As for the social aspect - I think that's just fundamentally wrong. SPeaking for myself I and my closest in-game freind play together constantly - whatever MMO we are playing we will be grouped. Therefore if required we choose classes based not only on what we like the look of, but what will fit well together. We have lots of other friends too, who we will often group with, but we level up together so are always on the same part of the content.
Moreover, excepting high-end endgame content it mostly doesn't matter if everyone isn't at the same place in the game. If some lower level freinds want to join us that's fine - they come along too and we try to keep them alive as best we can
For him it seems to be that it's all about the game - he wants to be doing the best he possibly can be in the game, witht he perfect group, and finds that his freinds don't always fit into that. That's skewed thinking IMO.
Button watching? Dunno about that. I just learn where the buttons are so I don't have to look at them. I know what the cooldowns are on my skills (if playing a game with CDs on skills), and rarely have to do more than an occasional glace at the button bar. Never been an issue for me, or my closest freinds, I do admit that the concept of buttons to perform pre-scripted actions isn't the best idea for a UI. Maybe a more 'heads-up' interface perhaps even including mouse guestures would help? Not sure it's a real priority for me, however.
Aggro is something I do agree with - up to a point. The reason that tank,cc,dps,heal is used so widely is that it forces cooperation between players playing very different classes, and this is a good requirement for hard content. Cooperation *should* be the goal in MMOs - that's really the point of them. I don't like the aggro radius - so that you can walk right by an enemy and it will just stare at you, but in order to get around that you have to accept a lot of compromises in the gameplay area, which I am not concerned are worthwhile.
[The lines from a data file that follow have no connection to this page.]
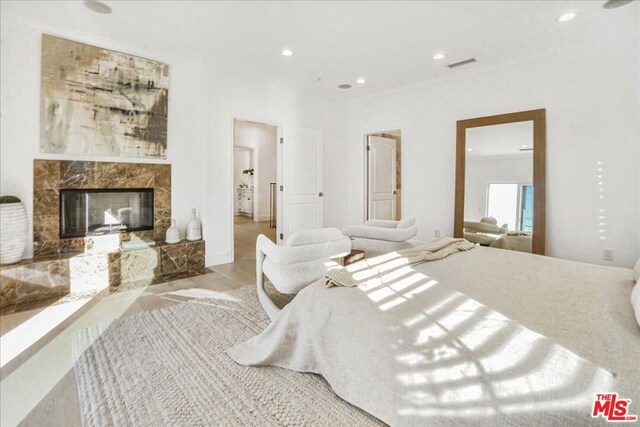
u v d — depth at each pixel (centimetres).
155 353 195
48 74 312
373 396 134
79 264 308
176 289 316
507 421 101
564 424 90
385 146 614
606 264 337
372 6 278
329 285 169
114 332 222
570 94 354
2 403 152
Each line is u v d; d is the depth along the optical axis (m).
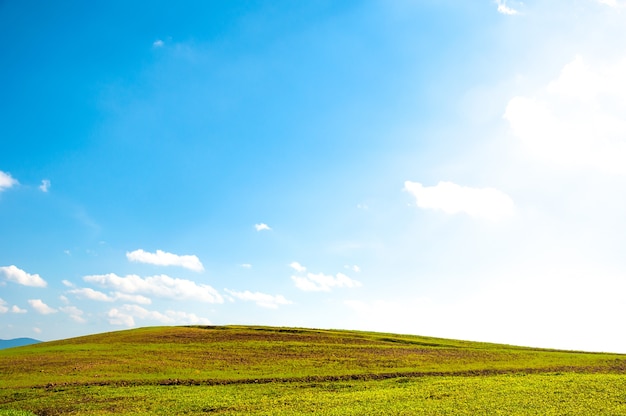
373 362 62.03
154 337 86.50
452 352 73.00
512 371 56.16
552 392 40.91
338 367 58.28
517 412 34.62
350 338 88.06
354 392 44.03
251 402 40.22
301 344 77.88
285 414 35.75
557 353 75.12
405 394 42.22
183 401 40.66
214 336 88.06
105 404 39.78
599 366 60.31
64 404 39.88
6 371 54.59
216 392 44.50
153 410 37.78
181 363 59.94
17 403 40.31
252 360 62.59
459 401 38.59
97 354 66.81
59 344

Everyone these days is writing articles that claim to have the problems of MMOs spelt out. Most of them are wrong. This is no exception.
The real issue with MMOs (it's present in first person games too, but gets amplified to a far larger degree in MMOs) is that basically, people don't know what they want.
They want a living, breathing and challenging world full of danger where they, a not especially talented person, can be a special and unique hero, without too much effort or hardship. A game can't be both hard *and* easy. It can't require both lots of time and hardly any time at all. It can't require both lots of knowledge and almost none. And most people, lots of the time, aren't even sure which of those they want.
In the end, although people will generally tell you they want a hard game - when they actually play it there will be so many complaints that it actually *is* hard, and this means that they can't actually do what they want to do all the time that it gets watered down, and stops being hard. So then they complain that it's easy.
The problem isn't the games, it's the players and thus the market. Games are made for the market - the market isn't created around the games.
P.S. This ended up being almost as long as the original article. Damn.